■ **PASSAGE SHOWN**
# Other Aquarium Forums > Freshwater Fauna > Livebearers >  Black molly gave birth... What to do with the babies??

## Janicepj

Hi, I just bought a black molly yesterday, and I thought it looked pregnant. Turns out, I was right. Overnight, there are about 10 new fry swimming about in my tank. Can I know what do I do with the babies when it matures to adult? I have no intention of keeping that many black molly, and I certainly don't have a tank to hold that many as well. I read that black molly can store sperm for months so there is a possibility that I will end up with a LOT of fish. 

Is there a way where I can give the fish away? Maybe to a LFS or something? If so, which ones in Singapore will take them?

I'm thinking of maybe asking people on this forum whether they would want the baby when the baby is older, maybe when it's 3 months or so. Do you think there will be people who will take them?

Thanks!

----------


## mukyo

can donate to me.  :Smile: 


-----------------------------------------
Visit and comment my L Tank and S Tank... <-- Click click !!
Thank you  :Smile:

----------


## Janicepj

> can donate to me. 
> 
> 
> -----------------------------------------
> Visit and comment my L Tank and S Tank... <-- Click click !!
> Thank you


Really? Yay! Because I was quite troubled over this. How many do you want? I have about 11-12 fry now I think. Do you want them now or wait until they are a bit older?

----------

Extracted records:
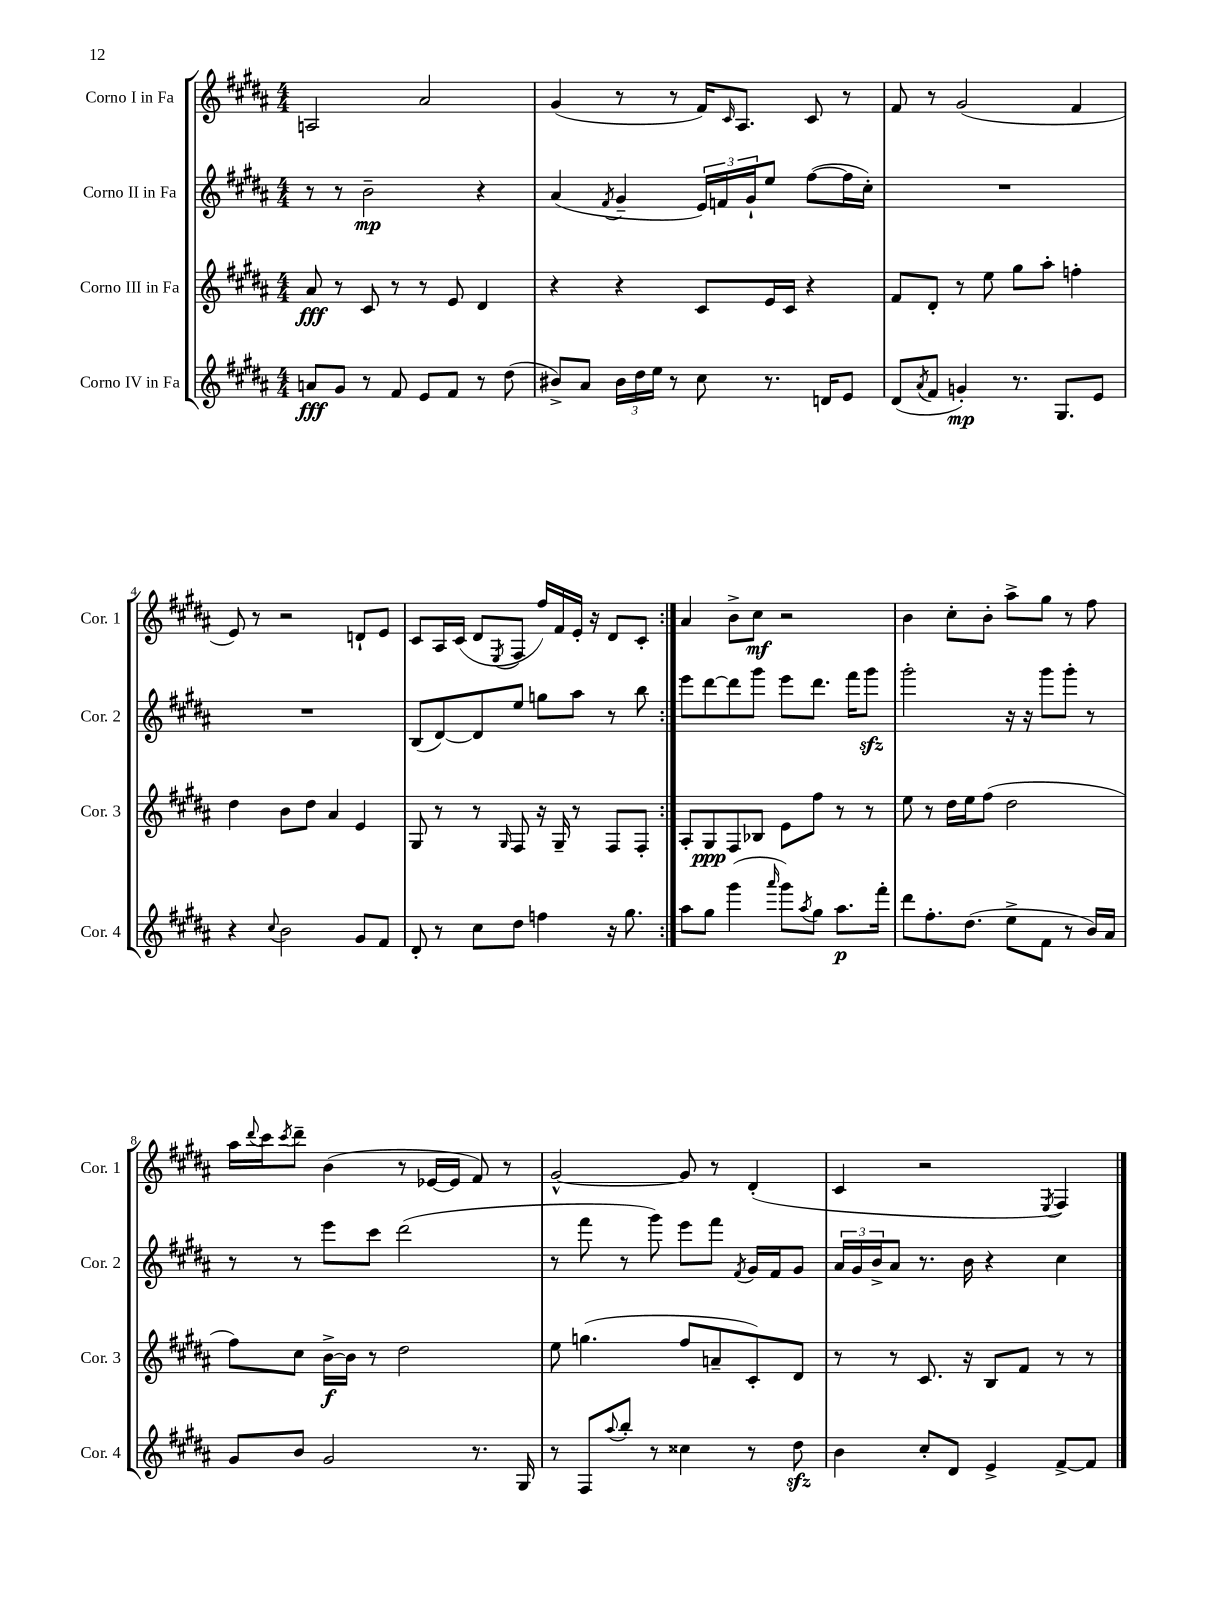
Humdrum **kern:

**kern	**kern	**kern	**kern
*staff4	*staff3	*staff2	*staff1
*clefG2	*clefG2	*clefG2	*clefG2
*k[f#c#g#d#a#]	*k[f#c#g#d#a#]	*k[f#c#g#d#a#]	*k[f#c#g#d#a#]
*M4/4	*M4/4	*M4/4	*M4/4
8a	8a#	8r	2A
8g#	8r	8r	.
8r	8c#	2b~	.
8f#	8r	.	.
8e	8r	.	2a#
8f#	8e	.	.
8r	4d#	4r	.
(8dd#	.	.	.
=	=	=	=
8b#^)	4r	(4a#	(4g#
8a#	.	.	.
.	.	8qf#	.
24b#	4r	4g#~	8r
24dd#	.	.	.
24ee	.	.	.
8r	.	.	8r
8cc#	8c#	24e)	16f#)
.	.	24f	.
.	.	.	16qqc#
.	.	.	8.A#
.	.	24g#`	.
8.r	16e	8ee	.
.	16c#	.	.
.	4r	([8ff#	8c#
16d	.	.	.
8e	.	16ff#]	8r
.	.	16cc#')	.
=	=	=	=
(8d#	8f#	1r	8f#
8qa#	.	.	.
8f#	8d#'	.	8r
4g')	8r	.	(2g#
.	8ee	.	.
8.r	8gg#	.	.
.	8aa#'	.	.
8.G#	.	.	.
.	4ff'	.	4f#
8e	.	.	.
=	=	=	=
4r	4dd#	1r	8e)
.	.	.	8r
8qqcc#	.	.	.
2b	8b	.	2r
.	8dd#	.	.
.	4a#	.	.
8g#	4e	.	8d`
8f#	.	.	8e
=	=	=	=
8d#'	8G#	(8B	8c#
8r	8r	[8d#)	16A#
.	.	.	(16c#
8cc#	8r	8d#]	8d#
.	16qqG#	.	8qE
8dd#	8F#	8ee	8F#
4ff	16r	8gg	16ff#)
.	16G#~	.	16f#
.	8r	8aa#	16e'
.	.	.	16r
16r	8F#	8r	8d#
8.gg#	.	.	.
.	8F#'	8bb	8c#'
=:|!	=:|!	=:|!	=:|!
8aa#	8A#'	8eee	4a#
8gg#	8G#	[8ddd#	.
(4ggg#	8F#	8ddd#]	8b^
.	8B-	8ggg#	8cc#
16qqaaa#	.	.	.
8ggg#)	8e	8eee	2r
8qaa#	.	.	.
8gg#	8ff#	8.ddd#	.
8.aa#	8r	.	.
.	.	16fff#	.
.	8r	8ggg#	.
16fff#'	.	.	.
=	=	=	=
8ddd#	8ee	2ggg#'	4b
8.ff#'	8r	.	.
.	16dd#	.	8cc#'
(8.dd#	16ee	.	.
.	(8ff#	.	8b'
8ee^	2dd#	16r	8aa#^
.	.	16r	.
8f#	.	8ggg#	8gg#
8r	.	8ggg#'	8r
16b)	.	8r	8ff#
16a#	.	.	.
=	=	=	=
8g#	8ff#)	8r	16aa#
.	.	.	8qqddd#
.	.	.	16ccc#
.	.	.	8qccc#
8b	8cc#	8r	8ddd#~
2g#	[16b^	8eee	(4b
.	16b]	.	.
.	8r	8ccc#	.
.	2dd#	(2ddd#	8r
.	.	.	[16e-
.	.	.	16e-]
8.r	.	.	8f#)
.	.	.	8r
16G#	.	.	.
=	=	=	=
8r	8ee	8r	[2g#^^
8F#	(4.gg	8fff#	.
8qqaa#	.	.	.
8bb'	.	8r	.
8r	.	8ggg#)	.
4cc##	8ff#	8eee	8g#]
.	8a~	8fff#	8r
.	.	8qf#	.
8r	8c#')	16g#	(4d#'
.	.	16f#	.
8dd#	8d#	8g#	.
=	=	=	=
4b	8r	24a#	4c#
.	.	24g#	.
.	.	24b^	.
.	8r	8a#	.
8cc#'	8.c#	8.r	2r
8d#	.	.	.
.	16r	16b	.
4e^	8B	4r	.
.	8f#	.	.
.	.	.	8qE
[8f#^	8r	4cc#	4F#)
8f#]	8r	.	.
==	==	==	==
*-	*-	*-	*-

■ **INSTRUCTIONS**
• 1. In the header line of the black molly thread, list the forum sections that come before the thread's title.
• 2. Reproduce the black molly thread from "# Other Aquarium" to "Singapore will take them?".
None of the entries are needed for this work.

■ **SOLUTIONS TO THE EXERCISE**
• 1. Other Aquarium Forums; Freshwater Fauna; Livebearers

• 2.
# Other Aquarium Forums > Freshwater Fauna > Livebearers >  Black molly gave birth... What to do with the babies??

## Janicepj

Hi, I just bought a black molly yesterday, and I thought it looked pregnant. Turns out, I was right. Overnight, there are about 10 new fry swimming about in my tank. Can I know what do I do with the babies when it matures to adult? I have no intention of keeping that many black molly, and I certainly don't have a tank to hold that many as well. I read that black molly can store sperm for months so there is a possibility that I will end up with a LOT of fish. 

Is there a way where I can give the fish away? Maybe to a LFS or something? If so, which ones in Singapore will take them?